Q: Are people with significant medical needs placed at a higher health or mortality risk in community settings?
Research data does not support the claim that people with significant medical needs are placed at a higher health or mortality risk in community settings.
However, as pointed out in the Davis Deshaies report to the Legislature, nursing facility care in certain institutions is superior to the care provided in community nursing homes, and these individuals may benefit from remaining in place. The David Deshaies report recommends that some nursing capacity be retained in two institutions to accommodate these individuals.
Washington State: Washington state pro-institution advocates have attributed 4 deaths of individuals occurring shortly after moving to the community to “transfer trauma.” This claim is disputed by the Department of Social and Health Services in a recent publication, Mortality Rates: Residential Habilitation Centers and Community Residential Services. DSHS (1/27/2010). In this report, DSHS identified the circumstances of the deaths, three of whom were terminally ill and had been moved so they could die closer to home.
National research: Nationally, there has been considerable research aimed at determining whether there is a heightened risk of individuals who move to community settings dying as a result of the trauma of moving or insufficient care in the community. The idea that there may be a heightened risk was first posed by research using data from moves in California. Strauss, Eyman, Grossman (1996). Subsequently, another research team identified errors with the data used by the Strauss team when they noticed Strauss misattributed 50 deaths to the community. The deaths should have, instead, been attributed to the institutions. O’Brien and Zaharia (1998). The O’Brien team’s analysis concluded that there was no increased risk. Id.
The Centers for Disease Control conducted an independent review of both the Strauss and O’Brien teams’ studies and concluded that neither study was persuasive as both studies relied too heavily on state gathered information, as opposed to controlled studies using set research controlled parameters for data. Decoufle, Hollowell, Flanders (1998).
Following the CDC’s findings, a controlled study was conducted that compared mortality rates of people moved from institutions to community settings to the rates of people with similar support needs who did not move.

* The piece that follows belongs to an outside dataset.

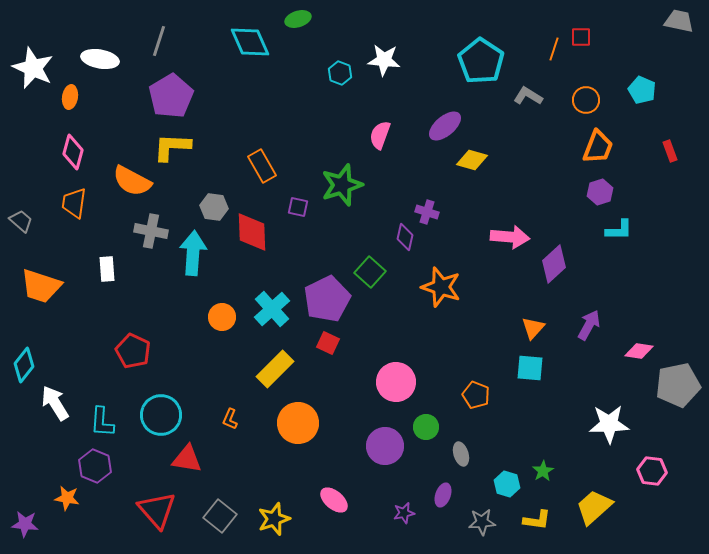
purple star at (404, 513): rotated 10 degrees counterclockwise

Lerman, P., Hall Apgar, D., and Jordan, T. (2003). The results of this study showed no significant differences between those who moved and those who stayed.
A: The positive outcomes from deinstitutionalization are achieved where appropriate services are provided, and closely monitored over time. States that have successfully closed institutions have detailed plans for closure.
Washington State: The Davis Deshaies report the Legislature requested had specific recommendations for the development of closure plans, increases to community services, the creation of additional state operated services, the identification of providers who are willing to accept anyone placed with their agency (“no reject”), and implementation of individualized transition plans to ensure a responsible and orderly move for everyone involved, and quality assurance and monitoring of the placements over time. See also, DSHS report, Division of Developmental Disabilities: A Quality System of Health, Safety, and Habilitation (2010).
National studies: Many states have already closed most (or all) of their institutions serving people with developmental disabilities. Several of these states that have conducted longitudinal studies regarding what works and the benefits realized by the people who moved to the community. See e.g. studies cited below in bibliography from Arizona, California, Delaware, Indiana, and Oklahoma.